*Directive*. Once the images are set aside, output the listing exactly as it stands.

*Source data*.
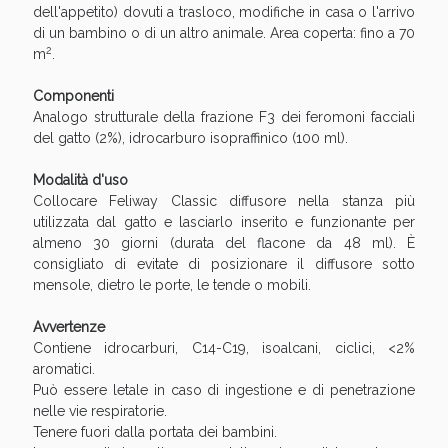
Sconto fino al 55% disponibile oggi!
dell'appetito) dovuti a trasloco, modifiche in casa o l'arrivo
di un bambino o di un altro animale. Area coperta: fino a 70
2
m
.
Componenti
Analogo strutturale della frazione F3 dei feromoni facciali
del gatto (2%), idrocarburo isopraffinico (100 ml).
Modalità d'uso
Collocare Feliway Classic diffusore nella stanza più
utilizzata dal gatto e lasciarlo inserito e funzionante per
almeno 30 giorni (durata del flacone da 48 ml). È
consigliato di evitate di posizionare il diffusore sotto
mensole, dietro le porte, le tende o mobili.
Avvertenze
Contiene idrocarburi, C14-C19, isoalcani, ciclici, <2%
Vie Urinarie e Prostata: Sconti fino al 45% oggi!
aromatici.
Può essere letale in caso di ingestione e di penetrazione
nelle vie respiratorie.
Tenere fuori dalla portata dei bambini.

*Final answer*.
Sconto fino al 55% disponibile oggi!
dell'appetito) dovuti a trasloco, modifiche in casa o l'arrivo
di un bambino o di un altro animale. Area coperta: fino a 70
2
m
.
Componenti
Analogo strutturale della frazione F3 dei feromoni facciali
del gatto (2%), idrocarburo isopraffinico (100 ml).
Modalità d'uso
Collocare Feliway Classic diffusore nella stanza più
utilizzata dal gatto e lasciarlo inserito e funzionante per
almeno 30 giorni (durata del flacone da 48 ml). È
consigliato di evitate di posizionare il diffusore sotto
mensole, dietro le porte, le tende o mobili.
Avvertenze
Contiene idrocarburi, C14-C19, isoalcani, ciclici, <2%
Vie Urinarie e Prostata: Sconti fino al 45% oggi!
aromatici.
Può essere letale in caso di ingestione e di penetrazione
nelle vie respiratorie.
Tenere fuori dalla portata dei bambini.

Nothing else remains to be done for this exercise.